As far as mariner skills go. I would trust them. They are honest professionals. They might steal somthing from the boat to sell in port but the guys I sailed with would never think of taking a fellow seamans things. Some of the masters over 50 years old may be a bit Soviet iron fisted type on the bridge. but the younger ones will have a more inlightened managment style. They may dress a bit rough but dont let that fool you. Also, english is the international maritime language. The Poles and Russians on the bridge were required to take english for several years.

Have fun.

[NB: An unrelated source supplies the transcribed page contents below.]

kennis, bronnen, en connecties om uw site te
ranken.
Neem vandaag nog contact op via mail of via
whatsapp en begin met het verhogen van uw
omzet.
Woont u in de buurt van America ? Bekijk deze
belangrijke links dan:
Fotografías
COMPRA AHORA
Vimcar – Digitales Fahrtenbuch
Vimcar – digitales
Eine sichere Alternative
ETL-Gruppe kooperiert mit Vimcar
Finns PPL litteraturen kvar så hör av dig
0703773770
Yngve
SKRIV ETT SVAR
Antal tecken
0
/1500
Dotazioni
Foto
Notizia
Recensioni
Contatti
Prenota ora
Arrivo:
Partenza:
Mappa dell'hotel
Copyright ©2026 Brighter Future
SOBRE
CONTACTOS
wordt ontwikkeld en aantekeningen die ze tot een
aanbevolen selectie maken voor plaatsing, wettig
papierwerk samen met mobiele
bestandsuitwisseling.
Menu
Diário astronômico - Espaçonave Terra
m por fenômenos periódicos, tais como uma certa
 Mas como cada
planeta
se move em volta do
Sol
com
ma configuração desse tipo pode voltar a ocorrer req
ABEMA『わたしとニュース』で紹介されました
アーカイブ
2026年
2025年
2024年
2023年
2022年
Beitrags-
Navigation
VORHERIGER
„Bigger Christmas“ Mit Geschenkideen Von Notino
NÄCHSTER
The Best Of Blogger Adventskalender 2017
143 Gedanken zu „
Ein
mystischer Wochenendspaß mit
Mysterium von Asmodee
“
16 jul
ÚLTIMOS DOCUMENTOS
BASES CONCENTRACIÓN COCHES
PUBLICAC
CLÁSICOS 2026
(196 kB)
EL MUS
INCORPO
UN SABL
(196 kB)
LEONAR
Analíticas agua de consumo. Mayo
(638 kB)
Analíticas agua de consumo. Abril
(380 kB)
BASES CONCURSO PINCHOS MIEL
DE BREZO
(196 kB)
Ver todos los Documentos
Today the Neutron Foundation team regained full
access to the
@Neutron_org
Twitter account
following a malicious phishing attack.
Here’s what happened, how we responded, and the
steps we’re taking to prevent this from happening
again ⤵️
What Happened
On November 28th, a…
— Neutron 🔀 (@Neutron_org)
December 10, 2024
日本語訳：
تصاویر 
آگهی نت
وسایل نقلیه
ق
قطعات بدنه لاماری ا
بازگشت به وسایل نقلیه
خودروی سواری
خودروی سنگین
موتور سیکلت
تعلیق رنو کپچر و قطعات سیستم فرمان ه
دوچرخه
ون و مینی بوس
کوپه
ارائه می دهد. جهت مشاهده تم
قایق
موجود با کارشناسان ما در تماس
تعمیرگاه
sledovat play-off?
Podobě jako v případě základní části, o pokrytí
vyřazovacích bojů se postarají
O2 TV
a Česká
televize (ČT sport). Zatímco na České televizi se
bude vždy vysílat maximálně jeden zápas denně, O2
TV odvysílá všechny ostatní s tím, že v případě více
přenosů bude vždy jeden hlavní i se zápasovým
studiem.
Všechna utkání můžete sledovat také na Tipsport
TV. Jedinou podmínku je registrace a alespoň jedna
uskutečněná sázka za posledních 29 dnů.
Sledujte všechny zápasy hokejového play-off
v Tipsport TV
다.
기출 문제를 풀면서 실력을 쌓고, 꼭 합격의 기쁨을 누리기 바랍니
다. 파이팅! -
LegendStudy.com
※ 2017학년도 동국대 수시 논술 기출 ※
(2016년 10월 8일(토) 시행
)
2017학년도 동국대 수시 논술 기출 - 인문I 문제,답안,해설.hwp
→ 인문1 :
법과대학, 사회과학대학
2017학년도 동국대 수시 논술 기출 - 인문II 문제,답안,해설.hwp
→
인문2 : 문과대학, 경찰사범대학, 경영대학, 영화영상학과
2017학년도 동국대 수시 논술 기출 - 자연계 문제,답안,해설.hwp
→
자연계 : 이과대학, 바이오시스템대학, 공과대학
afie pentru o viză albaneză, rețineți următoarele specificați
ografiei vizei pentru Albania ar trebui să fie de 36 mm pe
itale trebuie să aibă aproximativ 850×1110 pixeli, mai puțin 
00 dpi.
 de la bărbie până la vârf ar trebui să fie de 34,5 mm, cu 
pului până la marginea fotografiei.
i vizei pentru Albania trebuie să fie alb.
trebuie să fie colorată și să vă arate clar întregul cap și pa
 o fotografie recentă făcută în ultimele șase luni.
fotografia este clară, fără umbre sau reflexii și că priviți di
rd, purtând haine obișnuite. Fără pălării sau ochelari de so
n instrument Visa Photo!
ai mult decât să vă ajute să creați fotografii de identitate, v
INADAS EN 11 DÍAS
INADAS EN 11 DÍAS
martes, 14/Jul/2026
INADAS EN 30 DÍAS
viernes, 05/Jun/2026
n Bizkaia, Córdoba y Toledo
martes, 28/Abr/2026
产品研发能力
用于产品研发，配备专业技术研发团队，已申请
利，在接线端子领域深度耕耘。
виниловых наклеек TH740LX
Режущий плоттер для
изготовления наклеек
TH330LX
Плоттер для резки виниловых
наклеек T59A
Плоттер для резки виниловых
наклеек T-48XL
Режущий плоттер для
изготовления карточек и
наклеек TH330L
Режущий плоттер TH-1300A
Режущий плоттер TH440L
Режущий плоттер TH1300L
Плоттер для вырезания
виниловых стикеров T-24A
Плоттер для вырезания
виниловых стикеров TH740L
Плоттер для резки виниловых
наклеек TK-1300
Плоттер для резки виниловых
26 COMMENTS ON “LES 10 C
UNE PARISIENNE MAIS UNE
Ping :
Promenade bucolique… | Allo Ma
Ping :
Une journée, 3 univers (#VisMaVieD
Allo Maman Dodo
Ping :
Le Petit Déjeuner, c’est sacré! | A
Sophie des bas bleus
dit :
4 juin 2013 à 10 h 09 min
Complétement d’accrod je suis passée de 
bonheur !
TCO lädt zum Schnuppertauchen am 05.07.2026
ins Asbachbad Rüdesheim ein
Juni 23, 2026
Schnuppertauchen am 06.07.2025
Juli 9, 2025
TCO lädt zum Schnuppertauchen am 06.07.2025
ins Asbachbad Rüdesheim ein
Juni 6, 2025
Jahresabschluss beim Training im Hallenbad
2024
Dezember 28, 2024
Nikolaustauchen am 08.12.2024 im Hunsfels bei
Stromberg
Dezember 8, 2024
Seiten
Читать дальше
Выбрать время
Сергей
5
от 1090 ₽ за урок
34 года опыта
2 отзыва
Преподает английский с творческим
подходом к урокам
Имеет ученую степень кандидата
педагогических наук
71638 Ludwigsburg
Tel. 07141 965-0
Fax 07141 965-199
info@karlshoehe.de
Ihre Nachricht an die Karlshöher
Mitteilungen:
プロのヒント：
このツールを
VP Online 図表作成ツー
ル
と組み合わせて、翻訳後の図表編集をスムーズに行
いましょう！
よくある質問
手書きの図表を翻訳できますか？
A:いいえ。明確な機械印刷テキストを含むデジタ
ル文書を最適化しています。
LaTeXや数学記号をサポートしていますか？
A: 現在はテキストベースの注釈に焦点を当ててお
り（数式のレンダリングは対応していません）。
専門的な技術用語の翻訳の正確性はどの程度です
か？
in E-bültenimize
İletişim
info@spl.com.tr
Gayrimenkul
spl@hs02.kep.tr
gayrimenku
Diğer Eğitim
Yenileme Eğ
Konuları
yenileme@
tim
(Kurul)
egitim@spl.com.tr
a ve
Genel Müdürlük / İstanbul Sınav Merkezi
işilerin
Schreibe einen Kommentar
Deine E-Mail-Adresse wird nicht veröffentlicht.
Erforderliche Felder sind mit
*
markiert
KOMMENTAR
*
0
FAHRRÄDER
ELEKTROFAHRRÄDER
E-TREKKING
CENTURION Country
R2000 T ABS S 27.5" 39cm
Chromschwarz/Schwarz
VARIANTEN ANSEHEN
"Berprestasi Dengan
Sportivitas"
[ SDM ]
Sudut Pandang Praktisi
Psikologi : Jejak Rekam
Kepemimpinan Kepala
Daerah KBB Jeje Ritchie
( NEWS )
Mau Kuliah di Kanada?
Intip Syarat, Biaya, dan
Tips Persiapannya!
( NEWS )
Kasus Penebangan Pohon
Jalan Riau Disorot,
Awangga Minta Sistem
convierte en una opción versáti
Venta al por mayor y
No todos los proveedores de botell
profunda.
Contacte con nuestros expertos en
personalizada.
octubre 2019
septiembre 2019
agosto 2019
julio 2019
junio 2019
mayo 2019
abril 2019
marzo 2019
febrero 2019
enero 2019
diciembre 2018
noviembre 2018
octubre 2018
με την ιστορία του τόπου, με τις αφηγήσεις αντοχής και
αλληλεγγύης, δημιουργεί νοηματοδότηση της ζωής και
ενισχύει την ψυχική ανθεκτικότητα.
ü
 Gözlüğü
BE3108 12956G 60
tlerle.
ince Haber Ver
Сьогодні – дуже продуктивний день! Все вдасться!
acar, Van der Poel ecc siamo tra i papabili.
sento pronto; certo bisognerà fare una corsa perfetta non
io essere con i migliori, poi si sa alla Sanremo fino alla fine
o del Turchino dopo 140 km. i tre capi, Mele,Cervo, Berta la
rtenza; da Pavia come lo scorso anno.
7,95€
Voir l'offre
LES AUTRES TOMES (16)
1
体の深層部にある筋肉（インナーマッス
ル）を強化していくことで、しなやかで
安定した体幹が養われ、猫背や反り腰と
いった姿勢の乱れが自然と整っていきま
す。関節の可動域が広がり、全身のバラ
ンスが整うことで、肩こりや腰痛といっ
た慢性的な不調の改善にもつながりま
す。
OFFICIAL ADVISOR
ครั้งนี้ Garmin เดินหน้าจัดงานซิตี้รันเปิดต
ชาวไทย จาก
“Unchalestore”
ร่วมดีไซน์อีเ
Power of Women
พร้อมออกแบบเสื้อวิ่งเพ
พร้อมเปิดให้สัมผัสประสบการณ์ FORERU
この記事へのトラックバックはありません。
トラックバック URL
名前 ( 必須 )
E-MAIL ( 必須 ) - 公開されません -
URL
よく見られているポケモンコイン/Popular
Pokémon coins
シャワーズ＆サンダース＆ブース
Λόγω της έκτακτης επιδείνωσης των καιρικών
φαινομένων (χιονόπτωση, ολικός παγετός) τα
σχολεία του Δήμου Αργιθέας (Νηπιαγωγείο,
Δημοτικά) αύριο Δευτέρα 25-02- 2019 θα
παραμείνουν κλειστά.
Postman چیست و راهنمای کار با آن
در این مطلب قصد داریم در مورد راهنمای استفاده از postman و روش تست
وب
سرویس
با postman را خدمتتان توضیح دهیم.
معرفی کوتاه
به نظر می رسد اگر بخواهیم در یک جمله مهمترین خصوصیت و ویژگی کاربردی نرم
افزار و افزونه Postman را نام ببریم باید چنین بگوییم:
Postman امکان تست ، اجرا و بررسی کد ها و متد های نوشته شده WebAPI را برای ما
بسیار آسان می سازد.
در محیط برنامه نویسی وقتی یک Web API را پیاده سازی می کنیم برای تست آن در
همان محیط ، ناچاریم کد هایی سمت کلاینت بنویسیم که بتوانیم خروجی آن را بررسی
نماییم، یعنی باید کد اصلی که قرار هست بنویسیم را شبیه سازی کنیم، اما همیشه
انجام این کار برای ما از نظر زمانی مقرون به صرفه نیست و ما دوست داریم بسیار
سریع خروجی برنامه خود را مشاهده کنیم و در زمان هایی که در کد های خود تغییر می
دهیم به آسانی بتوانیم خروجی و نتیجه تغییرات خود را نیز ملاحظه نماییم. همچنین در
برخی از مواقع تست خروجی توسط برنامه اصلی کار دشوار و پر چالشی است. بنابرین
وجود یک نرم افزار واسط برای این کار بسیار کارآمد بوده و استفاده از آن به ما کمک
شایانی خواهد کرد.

You’ll probably learn a few diffrent tricks.
Bob


#5

I’m cadet from Ukraine, ethnic russian, and I want to tell you that if you really going to work with russians you should put out of your head all stereotypes. Young generation doesn’t drink vodka as elders. And don’t mention USSR topic in conversations, it might be dangerous :smiley:
If you have any questions I’ll be happy to answer.
P.S. sorry for my bad English. :slight_smile:


#6

Alex
Would you please describe the schooling a Russian must complete starting from age 13 before becoming a bridge officer?

Bob


#7

Ok
When you graduate junior highschools you have to choose what you will do next. You can enter hight school, russian equivalent of college, or academy.

  1. If you have chosen college, you study there for 4 years and after graduation you can get promotion to the 3Off.
  2. If you have chosen high school, after graduation you may choose between university or academy. There you study for 5,5 years. After graduation you also can get promotion to the 3Off.
    But according to the local regulations, if you graduated from college you can work only as 3Off. So, if you want to get promotion to the 2Off you should enter academy.
    During studing in academy there are two 6 month practices provided, the first is after 2nd year, and the second is after 4th year. In order to get promotion to the 3Off you must have 12 month census as a deck cadet, from which 6 months should pass on the bridge under the direction of the officer.

#8

Thanks Alex. It is always nice to hear directly from people who have been there~!


#9

Thanks for the advice gentlemen. Sorry I’m just getting back to this post, but we’re just pulling into Houston after being out in the Gulf of Mexico without an internet connection for the last three weeks. Everything has gone fairly well so far and I think this will be a valuable learning experience. The crew is friendly and competent. Haven’t had a chance to enjoy their company ashore yet. I’ll keep you updated.


#10

Sober when on watch and drinking to excess when not on watch while underway. No concept of zero tolerance.